As part of that networked approach, U.S. Army South participates in the PANAMAX 2017 exercise, which includes training for many of the 21st-century threats encountered in today's land, sea, air and cyber environments. The aim of the exercise is to increase the ability of nations to work together, enable assembled forces to organize as a multination task force, and test their responsiveness in combined operations.
In total, 17 nations joined the United States during the exercise, which ran from August 12 to 16 at multiple U.S. military bases including Fort Sam Houston; Mayport, Florida; Davis-Monthan, Arizona; and Homestead Air Force Reserve Base, Florida.
U.S. Army South led the Multi-National Forces South headquarters, while the Brazilian Army headed the Combined Forces Land Component Command from a training location on Fort Sam Houston along with military partners representing Chile, Colombia, the Dominican Republic, El Salvador, Guatemala, Guyana, Jamaica, Mexico, Panama, Paraguay and Peru.
"Here in San Antonio we have about 600 folks who are participating," said Chinn. "The Combined Forces Land Component Command was led by Brazilian Maj. Gen. Jorge Lopes Fossi, along with his deputy commanders Guatemalan Brig. Gen. Nelson Milian and Peruvian Brig. Gen. Julio Castaneda. At Multi-National Forces South our deputy commanders included Chilean Brig. Gen. Andres Fuentealba, Brazilian Brig. Gen. Sergio Luiz Tratz and Panamanian Col. Jeremia Urieta."
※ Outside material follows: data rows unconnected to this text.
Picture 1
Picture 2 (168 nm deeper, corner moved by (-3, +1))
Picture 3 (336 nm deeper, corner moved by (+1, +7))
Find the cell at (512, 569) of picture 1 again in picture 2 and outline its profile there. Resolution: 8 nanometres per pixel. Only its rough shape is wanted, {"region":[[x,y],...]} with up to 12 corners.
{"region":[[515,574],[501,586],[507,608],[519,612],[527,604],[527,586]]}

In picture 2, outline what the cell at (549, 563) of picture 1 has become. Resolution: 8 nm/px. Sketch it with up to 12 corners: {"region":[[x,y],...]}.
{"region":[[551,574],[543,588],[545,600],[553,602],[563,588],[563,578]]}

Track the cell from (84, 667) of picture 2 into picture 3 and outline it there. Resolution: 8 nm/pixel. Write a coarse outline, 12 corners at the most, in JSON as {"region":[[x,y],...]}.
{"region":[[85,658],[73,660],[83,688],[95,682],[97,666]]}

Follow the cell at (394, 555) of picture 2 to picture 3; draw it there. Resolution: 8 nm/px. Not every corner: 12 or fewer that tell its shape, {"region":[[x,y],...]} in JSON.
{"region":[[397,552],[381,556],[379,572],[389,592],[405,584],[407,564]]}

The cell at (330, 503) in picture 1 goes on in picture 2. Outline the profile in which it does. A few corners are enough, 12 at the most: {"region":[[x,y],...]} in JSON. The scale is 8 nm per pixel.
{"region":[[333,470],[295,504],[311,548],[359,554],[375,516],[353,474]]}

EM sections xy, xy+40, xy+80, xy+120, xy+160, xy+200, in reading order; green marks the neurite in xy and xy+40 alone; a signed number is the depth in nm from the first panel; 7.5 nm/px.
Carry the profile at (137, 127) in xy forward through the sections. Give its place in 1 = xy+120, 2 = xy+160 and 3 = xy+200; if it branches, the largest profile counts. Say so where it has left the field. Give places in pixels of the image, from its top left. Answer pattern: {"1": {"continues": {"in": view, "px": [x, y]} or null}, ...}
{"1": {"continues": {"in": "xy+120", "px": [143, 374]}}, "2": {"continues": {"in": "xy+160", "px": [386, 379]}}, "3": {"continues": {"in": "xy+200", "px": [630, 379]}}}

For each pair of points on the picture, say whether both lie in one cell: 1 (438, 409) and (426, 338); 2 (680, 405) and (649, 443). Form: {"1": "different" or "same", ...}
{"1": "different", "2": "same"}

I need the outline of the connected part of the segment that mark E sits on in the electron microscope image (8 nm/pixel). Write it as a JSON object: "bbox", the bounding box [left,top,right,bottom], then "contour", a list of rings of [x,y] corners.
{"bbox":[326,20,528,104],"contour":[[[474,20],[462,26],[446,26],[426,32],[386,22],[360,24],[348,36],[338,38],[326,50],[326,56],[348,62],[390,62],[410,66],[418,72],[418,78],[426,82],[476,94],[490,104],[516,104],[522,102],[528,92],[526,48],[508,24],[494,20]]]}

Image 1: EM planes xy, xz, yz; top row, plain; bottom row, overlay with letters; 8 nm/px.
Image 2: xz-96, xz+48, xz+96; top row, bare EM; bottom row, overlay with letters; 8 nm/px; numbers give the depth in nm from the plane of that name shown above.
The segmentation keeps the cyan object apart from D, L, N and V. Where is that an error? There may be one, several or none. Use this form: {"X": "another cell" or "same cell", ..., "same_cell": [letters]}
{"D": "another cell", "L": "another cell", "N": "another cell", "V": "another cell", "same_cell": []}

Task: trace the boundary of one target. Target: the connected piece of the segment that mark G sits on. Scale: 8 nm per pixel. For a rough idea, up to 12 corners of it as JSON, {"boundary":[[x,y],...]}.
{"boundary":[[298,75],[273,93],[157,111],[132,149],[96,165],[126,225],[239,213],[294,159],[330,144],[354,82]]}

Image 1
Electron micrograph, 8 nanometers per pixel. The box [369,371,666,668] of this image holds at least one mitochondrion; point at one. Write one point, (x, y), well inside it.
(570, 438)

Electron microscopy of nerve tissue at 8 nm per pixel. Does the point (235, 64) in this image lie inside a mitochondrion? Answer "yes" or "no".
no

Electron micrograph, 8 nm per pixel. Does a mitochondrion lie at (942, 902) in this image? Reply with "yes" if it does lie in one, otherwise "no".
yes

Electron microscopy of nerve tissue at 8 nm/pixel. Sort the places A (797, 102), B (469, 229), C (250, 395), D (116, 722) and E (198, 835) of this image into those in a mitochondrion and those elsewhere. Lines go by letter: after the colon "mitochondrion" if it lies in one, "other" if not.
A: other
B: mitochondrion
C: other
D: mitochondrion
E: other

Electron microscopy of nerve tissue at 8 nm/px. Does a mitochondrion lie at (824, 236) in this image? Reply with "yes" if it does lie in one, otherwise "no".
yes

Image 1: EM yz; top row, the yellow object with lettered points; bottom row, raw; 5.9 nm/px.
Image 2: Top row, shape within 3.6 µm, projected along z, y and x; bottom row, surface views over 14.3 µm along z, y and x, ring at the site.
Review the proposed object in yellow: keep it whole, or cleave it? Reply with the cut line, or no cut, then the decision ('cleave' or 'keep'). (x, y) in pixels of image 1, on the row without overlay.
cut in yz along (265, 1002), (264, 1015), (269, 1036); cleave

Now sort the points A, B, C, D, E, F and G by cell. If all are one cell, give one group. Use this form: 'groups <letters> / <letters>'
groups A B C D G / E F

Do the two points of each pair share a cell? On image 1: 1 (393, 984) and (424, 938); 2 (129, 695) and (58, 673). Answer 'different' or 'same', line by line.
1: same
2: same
The SOUTHCOM area of operations is a large and diverse region encompassing 31 countries and 16 dependencies in Central and South America, and the Caribbean. Nearly 500 million people speaking over 100 languages and dialects inhabit the region. This makes it nearly impossible for any one nation to successfully confront regional challenges on its own.
Although PANAMAX 2017 focused on security of the Panama Canal, the benefits of the exercise go much deeper, according to Chilean Brig. Gen. Andres Fuentealba.
"This is a very important resource for maintaining readiness," said Fuentealba. "We not only participate with these countries in exercises, but in real-world events. For example, in Chile it's common to have earthquakes, volcano eruptions, tsunamis and mud slides and Chilean military forces have to be ready to work with other countries. This exercise is not far from real life situations since our forces don't work by themselves, but are always interacting with someone else."
Fuentealba explained that active engagement with partner armies is key in remaining ready to meet the ever-changing challenges of today and tomorrow.
"Every country and every person has something to contribute to the exercise," said Fuentealba. "There are different levels of experience within each country and our main objective is to get to know each other's capabilities, integrate those capabilities and work together."
Chinn added that transnational security challenges require international cooperation. Specifically, cultivating a friendly network of allies and partners spanning the joint force, interagency, intergovernmental, multinational and nongovernmental elements is the most effective way to degrade transregional and transnational threat networks.
"It's an exercise to work on our joint interoperability and it's really about relationships," said Chinn. "With mutual trust anything is possible and we know we can be successful wherever we go and fight in the world."
The PANAMAX exercise series has grown dramatically since 2003 when the U.S. Army conducted the first exercise together with Panama and Chile.
"It's not the first time we get together, and the trust has been generated for many years," said Fuentealba. "Every year the PANAMAX exercise gets better and better."
Army South conducts numerous exercises and operations, such as PANAMAX, which provide high-level training opportunities for the service members and partner nations. Future exercises will build upon this training to ensure they are prepared to deploy and conduct contingency operations together.